Attackers use not only artificial intelligence-driven security tools, but also other artificial intelligence technologies. For example, users often learn to find phishing emails by looking for syntax errors, while attackers begin to use artificial intelligence syntax checkers like Grammarly to improve their writing.
Machine learning can be used for reconnaissance so that attackers can view the target's traffic patterns, defense systems, and potential vulnerabilities. This is not an easy task, so ordinary cyber criminals are unlikely to participate in such activities. "you need some skills to use AI," Kantarcioglu said. "so I believe it is mainly high-level national hacker organizations that use AI at the moment."
However, if at some point the technology is commercialized and provided as a service through an underground criminal network, it may become more widely used. "this can also happen if a country hacker develops a specific toolkit that uses machine learning and publishes it to the criminal community," Kantarcioglu said. "but cybercriminals still need to understand the function and use of machine learning applications, and technical barriers still exist."
If the enterprise detects the attack and disconnects the affected system, the malware may not be able to connect back to its command and control server to obtain instructions. "but attackers may develop an intelligent model that will persist for a long time, even if they can't control it directly," Kantarcioglus said. But for ordinary cyber crimes, I believe this will not be a priority. "
Artificial intelligence poisoning
Attackers can deceive the machine learning model by providing interference (countermeasure) information. "attackers can manipulate training data sets," said Alexey Rubtsov, a senior researcher at the Global risk Institute. "for example, they deliberately create biases that lead to misjudgments in machine learning."
For example, a hijacked user account logs in to the system at 2 am every day to do harmless work, making the system think that there is nothing suspicious about working at 2 am, thus reducing the chance of being detected during an attack.
This is similar to the 2016 Microsoft chat robot Tay was "abetted" to become a racist. The same method can be used to mislead artificial intelligence systems, to determine a particular type of malware as a secure application, or to assume that a particular bot behavior is completely normal.

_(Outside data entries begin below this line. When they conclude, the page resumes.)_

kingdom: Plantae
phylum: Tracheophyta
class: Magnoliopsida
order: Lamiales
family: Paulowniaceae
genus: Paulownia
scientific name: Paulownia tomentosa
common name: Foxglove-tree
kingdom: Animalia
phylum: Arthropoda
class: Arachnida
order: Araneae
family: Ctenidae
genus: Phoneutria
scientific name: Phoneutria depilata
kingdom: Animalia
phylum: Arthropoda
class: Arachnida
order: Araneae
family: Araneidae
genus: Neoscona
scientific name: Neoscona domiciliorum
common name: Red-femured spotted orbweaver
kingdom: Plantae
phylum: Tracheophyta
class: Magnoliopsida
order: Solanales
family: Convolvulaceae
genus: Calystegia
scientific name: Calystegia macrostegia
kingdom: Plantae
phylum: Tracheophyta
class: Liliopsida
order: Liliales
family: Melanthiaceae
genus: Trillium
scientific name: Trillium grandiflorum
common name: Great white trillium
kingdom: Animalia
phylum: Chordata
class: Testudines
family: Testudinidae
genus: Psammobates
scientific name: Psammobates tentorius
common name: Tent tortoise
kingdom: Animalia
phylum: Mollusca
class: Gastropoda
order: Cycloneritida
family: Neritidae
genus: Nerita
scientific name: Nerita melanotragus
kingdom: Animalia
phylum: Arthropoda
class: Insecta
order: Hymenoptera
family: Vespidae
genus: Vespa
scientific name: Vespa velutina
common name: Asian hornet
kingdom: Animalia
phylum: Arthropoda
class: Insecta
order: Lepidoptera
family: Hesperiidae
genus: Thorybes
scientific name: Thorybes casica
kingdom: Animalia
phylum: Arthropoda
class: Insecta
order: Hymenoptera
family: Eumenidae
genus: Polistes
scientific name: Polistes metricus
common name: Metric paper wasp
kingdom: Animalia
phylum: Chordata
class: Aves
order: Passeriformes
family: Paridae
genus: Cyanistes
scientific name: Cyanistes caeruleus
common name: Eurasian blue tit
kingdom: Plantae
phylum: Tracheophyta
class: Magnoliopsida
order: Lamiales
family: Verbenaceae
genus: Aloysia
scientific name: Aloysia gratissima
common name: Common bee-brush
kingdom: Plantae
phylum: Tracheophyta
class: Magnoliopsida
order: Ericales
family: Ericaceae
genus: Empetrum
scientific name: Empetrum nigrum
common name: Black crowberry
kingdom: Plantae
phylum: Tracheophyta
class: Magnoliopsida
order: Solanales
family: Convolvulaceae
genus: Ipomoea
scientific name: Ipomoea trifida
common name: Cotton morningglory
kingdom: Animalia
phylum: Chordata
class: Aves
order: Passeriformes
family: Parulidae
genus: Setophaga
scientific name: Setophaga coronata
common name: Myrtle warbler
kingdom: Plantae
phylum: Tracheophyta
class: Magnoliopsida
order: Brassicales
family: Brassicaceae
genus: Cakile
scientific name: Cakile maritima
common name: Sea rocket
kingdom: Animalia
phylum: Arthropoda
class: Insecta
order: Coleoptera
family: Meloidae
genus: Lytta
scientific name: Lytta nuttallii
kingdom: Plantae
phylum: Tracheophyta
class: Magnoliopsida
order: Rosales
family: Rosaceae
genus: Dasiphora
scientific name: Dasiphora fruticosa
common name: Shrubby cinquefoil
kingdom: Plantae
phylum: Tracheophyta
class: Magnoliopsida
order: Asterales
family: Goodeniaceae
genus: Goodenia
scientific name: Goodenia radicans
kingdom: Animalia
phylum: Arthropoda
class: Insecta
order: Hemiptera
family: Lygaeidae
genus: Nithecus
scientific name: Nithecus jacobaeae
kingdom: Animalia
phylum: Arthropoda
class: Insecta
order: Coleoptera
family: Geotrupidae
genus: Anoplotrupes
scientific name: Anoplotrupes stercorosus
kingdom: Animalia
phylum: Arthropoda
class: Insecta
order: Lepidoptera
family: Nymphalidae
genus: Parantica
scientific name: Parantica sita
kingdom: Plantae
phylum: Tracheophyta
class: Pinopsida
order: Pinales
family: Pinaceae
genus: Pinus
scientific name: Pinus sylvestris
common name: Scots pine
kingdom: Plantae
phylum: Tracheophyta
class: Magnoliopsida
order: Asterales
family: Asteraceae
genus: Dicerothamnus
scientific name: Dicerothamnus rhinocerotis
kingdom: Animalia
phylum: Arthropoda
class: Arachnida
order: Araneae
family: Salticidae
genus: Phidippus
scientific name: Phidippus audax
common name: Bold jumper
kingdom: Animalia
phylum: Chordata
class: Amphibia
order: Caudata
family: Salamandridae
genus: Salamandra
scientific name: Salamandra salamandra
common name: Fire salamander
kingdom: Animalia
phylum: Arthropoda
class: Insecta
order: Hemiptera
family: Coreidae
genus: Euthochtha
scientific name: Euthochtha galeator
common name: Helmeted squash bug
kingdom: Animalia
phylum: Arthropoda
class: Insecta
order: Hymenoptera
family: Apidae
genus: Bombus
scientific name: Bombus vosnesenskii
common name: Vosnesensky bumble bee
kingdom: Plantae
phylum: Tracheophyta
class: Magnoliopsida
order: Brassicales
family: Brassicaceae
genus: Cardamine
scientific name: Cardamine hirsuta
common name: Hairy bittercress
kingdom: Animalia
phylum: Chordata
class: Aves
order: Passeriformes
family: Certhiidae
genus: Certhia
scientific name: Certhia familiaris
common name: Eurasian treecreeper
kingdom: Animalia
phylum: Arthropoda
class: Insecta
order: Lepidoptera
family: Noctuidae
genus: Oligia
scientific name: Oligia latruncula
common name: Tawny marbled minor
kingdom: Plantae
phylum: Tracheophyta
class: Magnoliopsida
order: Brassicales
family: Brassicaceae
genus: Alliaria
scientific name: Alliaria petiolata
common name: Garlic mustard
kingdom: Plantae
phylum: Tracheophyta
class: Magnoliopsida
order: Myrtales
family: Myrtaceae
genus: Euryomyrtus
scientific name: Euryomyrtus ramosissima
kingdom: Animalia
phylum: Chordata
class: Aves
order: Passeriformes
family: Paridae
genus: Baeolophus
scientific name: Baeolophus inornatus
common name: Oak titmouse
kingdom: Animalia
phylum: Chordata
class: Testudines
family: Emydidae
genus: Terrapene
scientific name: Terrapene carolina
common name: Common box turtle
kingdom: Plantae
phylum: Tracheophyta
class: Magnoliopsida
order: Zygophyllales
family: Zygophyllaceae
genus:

Artificial intelligence fuzzy test
Legitimate software developers and penetration testers use fuzzy software to generate random sample input in an attempt to crash the application or discover vulnerabilities. Enhanced versions of the software use machine learning to generate input in a more centralized and structured manner, such as giving priority to text strings that are most likely to cause problems. This makes fuzzy testing tools more useful for enterprises, but also more lethal in the hands of attackers.
Conclusion: defense in depth is the most effective strategy against machine learning attacks.
Forrester's Mellen pointed out: by analyzing the various machine learning attack methods used by attackers, we find that basic network security measures such as patching, anti-phishing education and micro-segmentation are still very important, and enterprises need to set up multiple barriers and not rely too much on a single (AI) technical solution, so as to avoid the problem of attackers picking up your stone and hitting you in the foot.